Mexico: Outrage after shooting during football match in Torreón

Global Voices
By Global Voices
August 25th, 2011

The wave of violence that Mexico is experiencing has reached the national sport par excellence. Last Saturday, August 21, 2011, during an official first division football match in the Estadio Corona (TSM), in Torreón, Coahuila, an armed confrontation took place outside the stadium. It led to the cancellation of the game and panic and uncertainty among the supporters, who fled to the field looking for safety.

In an official statement the Government condemned these acts vigorously, and later highlighted that the conflict took place when alleged members of organized crime attacked the local police. According to official sources, nobody died in the confrontation.

These violent events have generated different expressions among the authors of the Mexican blogosphere, many separate opinions and versions about the happenings. The web site Hazme el Chingado Favor [es] showed a report about the event:

“Before the end of the first half of the match some people went to the bathroom (in order to avoid long queues) and some others went to have a beer. 

“Suddenly, people started to hear a great roar. Living in Torreón means being used to hearing every kind of sounds: gun shots, fireworks, etc. I just assumed that those were gun shots. My friend asked me, “Where are the sounds of the gun shots coming from? From the stadium?”. Then, making movements with my head, I told her that the sounds weren’t being produced in the stadium.

“They come from the road”.

“We could hear gun shots inside the football stadium, but the sounds were just echoes, the gun shots were taking place outside. In this moment, I heard a desperate whistle of the referee and all the football players started to run to the changing rooms. I had a look at the whole stadium and saw people from different parts of the place moving in different directions. Then, I thought: – The gun shots are not taking place inside the stadium, because in this case, a concrete group of people should be moving much more than the rest of them.

“As I was used to seeing people fighting, I knew that the fights always start in a point. As many people started to run and some other fell over the floor, I told my friend that we should stay in our places. The sounds seemed to be closer, they could be heard as if they were happening in a place 10 metres far from where we were. They were loud, consecutive. They could even pierce. Every different gun shot represented the fear that confirmed that I was wrong: the gun shots were happening inside the football stadium.”

The website Pateando Piedras [es] described the whole occurrence and referred to the television broadcast of the sportive event:

During the Santos-Morelia first-division football match, in the minute number 40, a shooting took place outside the football stadium. This provoked the cancellation of the match. The open television signal was interrupted. Just ESPN television station and TV Azteca keep on broadcasting details about the occurrence.

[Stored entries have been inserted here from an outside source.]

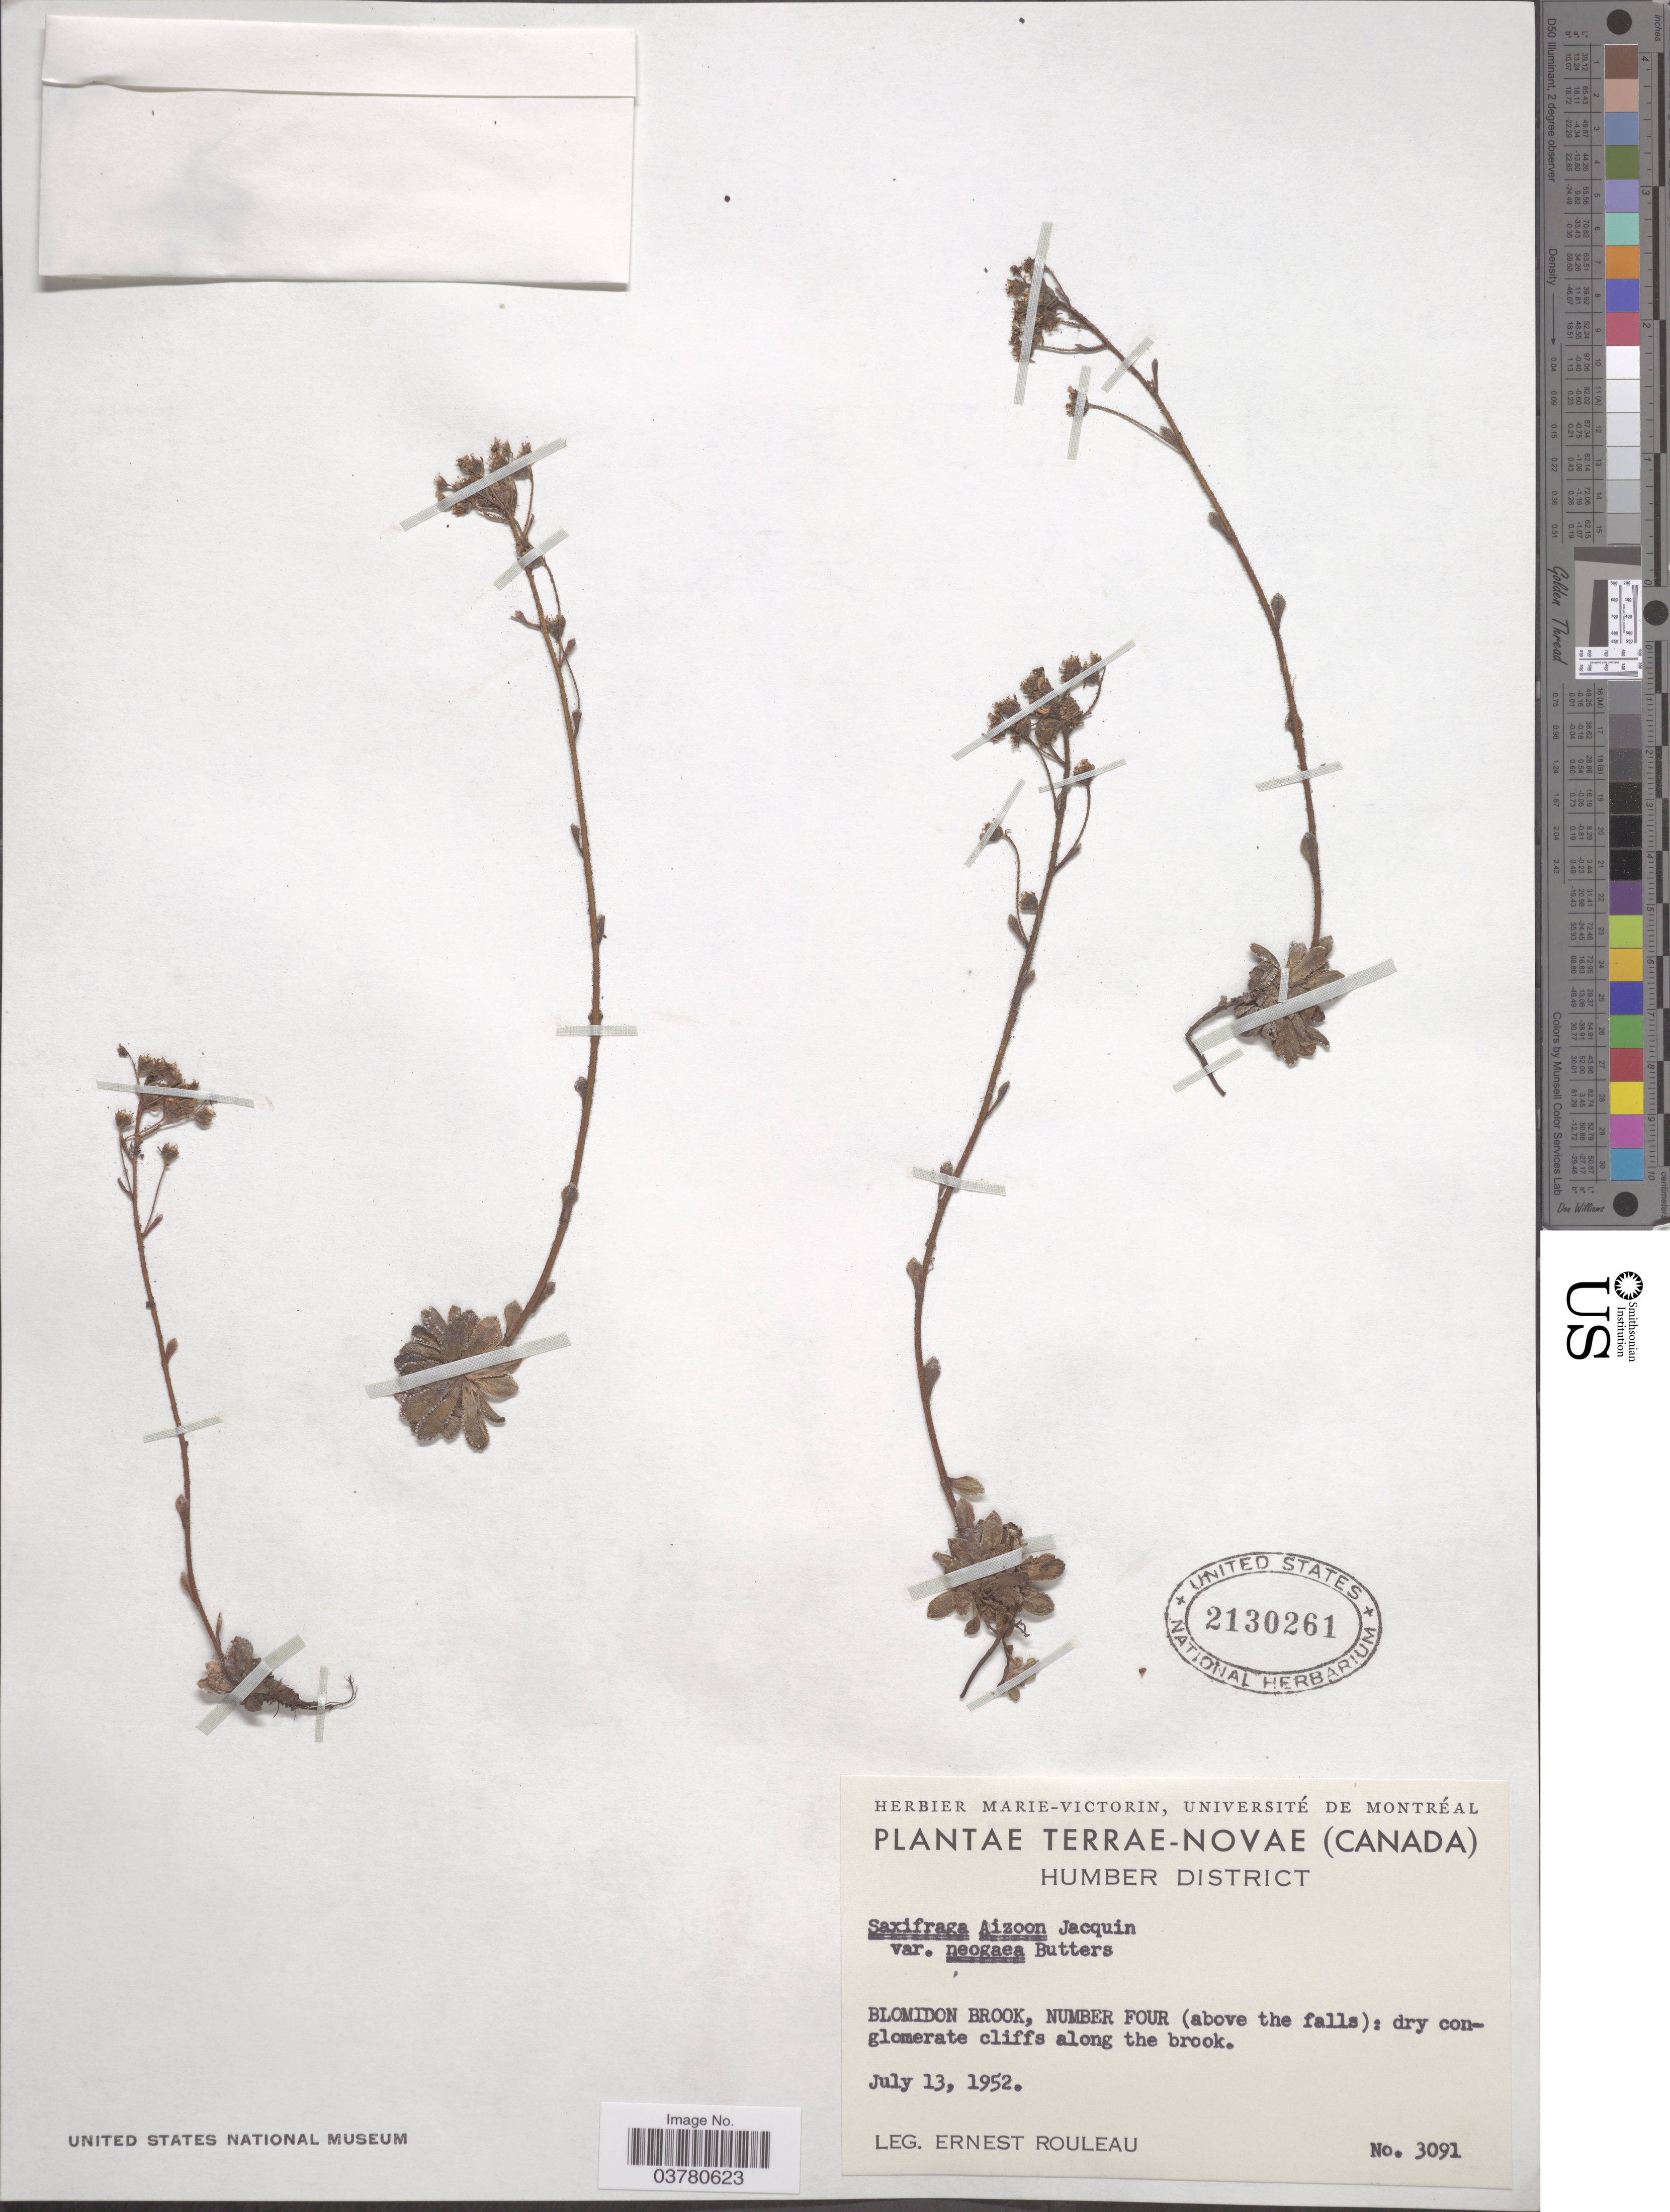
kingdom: Plantae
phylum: Tracheophyta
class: Magnoliopsida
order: Saxifragales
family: Saxifragaceae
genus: Saxifraga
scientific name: Saxifraga paniculata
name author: Mill.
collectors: J. Rouleau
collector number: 3091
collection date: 1952-07-13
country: Canada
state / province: Newfoundland and Labrador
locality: Terrae-Novae. Humber District. Blomidon Brook, Number Four (above the falls).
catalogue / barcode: US 2130261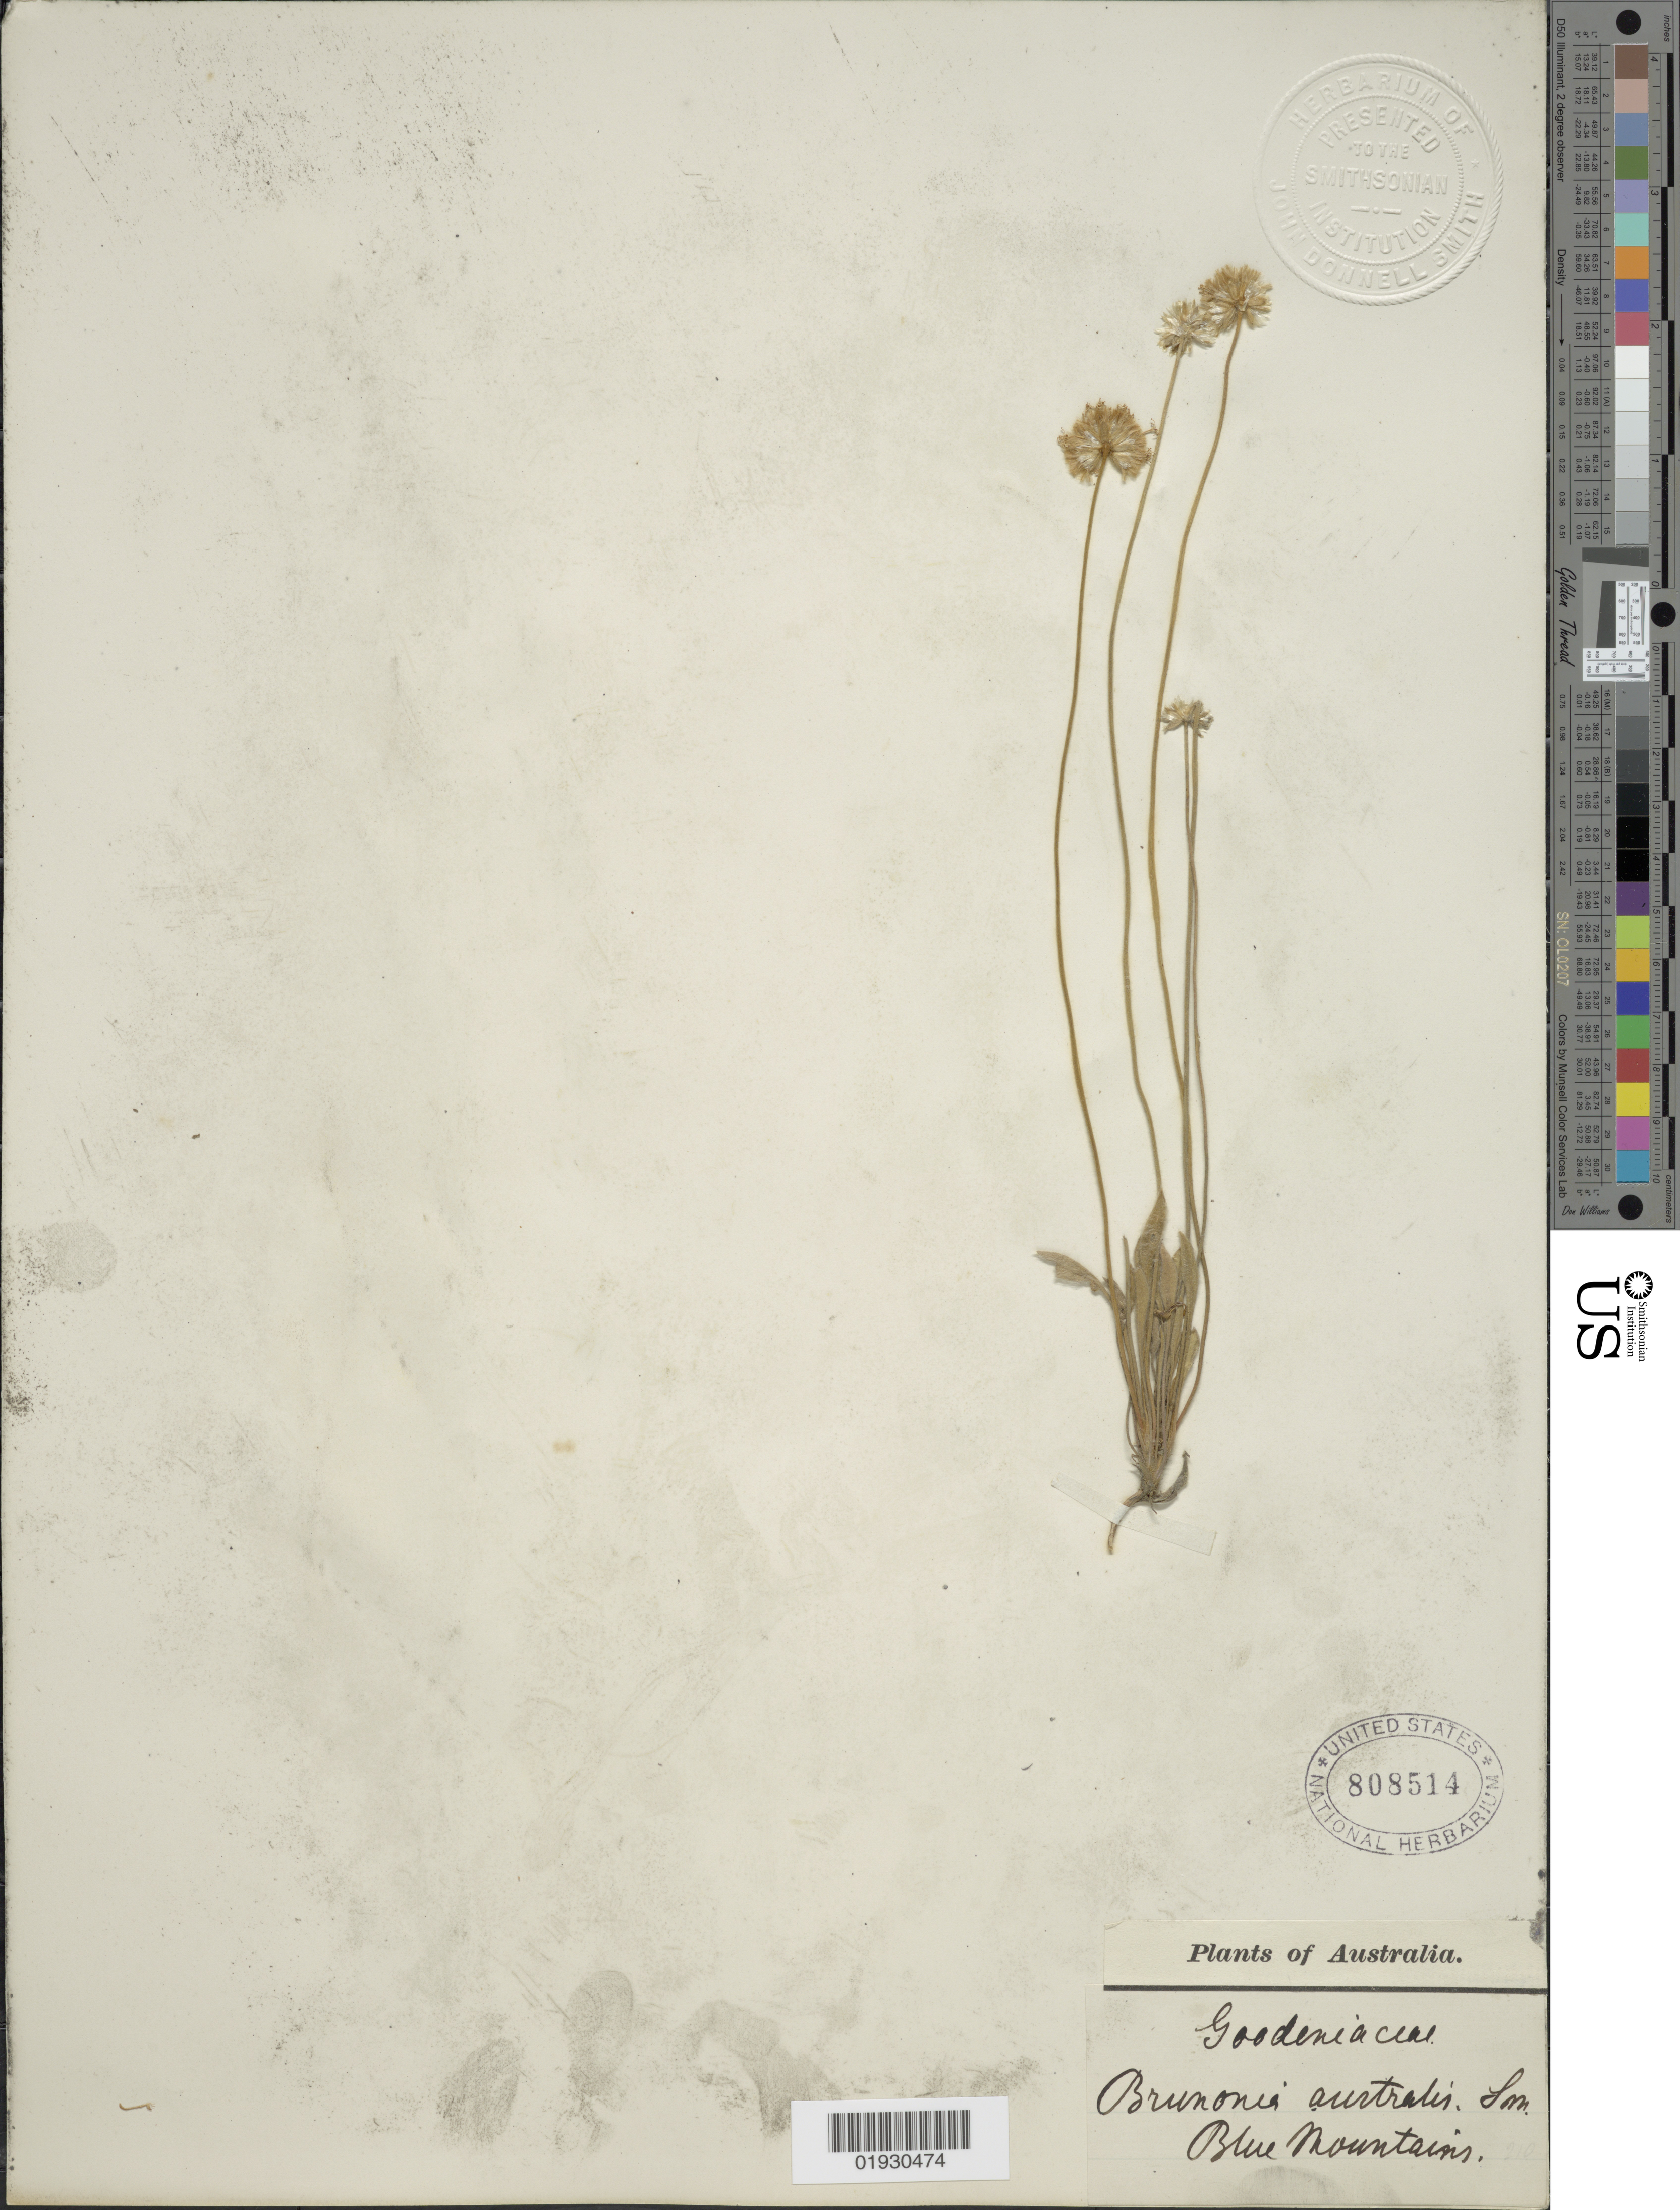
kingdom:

Apparently, a vehicle did not stop in a halt located outside the stadium and it caused a confrontation with federal force. 

The president of Santos, Alejandro Irarragori and the captain, Oswaldo Sánchez, took the microphone to ask the supporters for calm, announce that the match had been called off and offer an apology to the Morelia team, given the situation that caused the cancellation of the match.

The security team of the stadium did not let anybody go out of the building until the detonation sources and the fact that the danger had already passed were confirmed.

Images of hundreds of people running across the stadium are outrageous.

The following day, Sergio Sánchez [es] for Futbolsapiens wrote about the coverage carried out by international media. At the same time, he gave his opinion about the implications of the event.

It was not exaggerated, the shooting that came into being yesterday outside the football stadium of Torreón, “Territorio Santos Modelo” is having an impact internationally and the main Spanish, Argentinian and Italian newspapers are capturing those deplorable happenings in the Mexican country that give a poor self-image but reflect our real daily life.

In relation to the events, blogger Keor [es] blogged:

It is incredible that after what happened, the federal government says that, regarding the war against drug trafficking, we are going in the right direction and that we are following the appropriate strategy and that all the criticism against it “is a myth” – attention to Alejandro Poire – football, for me and many other supporters, represents an “exhaust valve”, a relief for all the pressure and weekly news, the stress that we live with day after day. The fact that our favourite sport is prey of violence and that those who are frightening the streets of our country are obstructing football are just examples of this cruel and violent fight that has even overcome the Armed Forces of the State. 

I don’t want to live with fear, I don’t want to think that going to the cinema, to the theatre or to the football stadium, as well as doing any other leasure activity nowadays could become a typical stage of the yellow press. I don’t want to be kidnapped by a group of criminals or have to leave my own house. I don’t want to see more people comitting suicide or being decapitated. I don’t want any more violence.

Lulyann [es] confessed being ashamed of the violent events and spoke about her hope that what happened could be an impulse to improve the situation:

What a shame! At least, I hope this could become an incentive to redouble our efforts in Torreon and the entire Comarca Lagunera. The city doesn’t deserve to be abandoned.

Both shame and indignation predominate among the expressions of Mexican citizens regarding the armed confrontation that took place last weekend in Torreón. Furthermore, citizens are puzzled with the official stance that asserts that the federal government is winning the war against organized crime.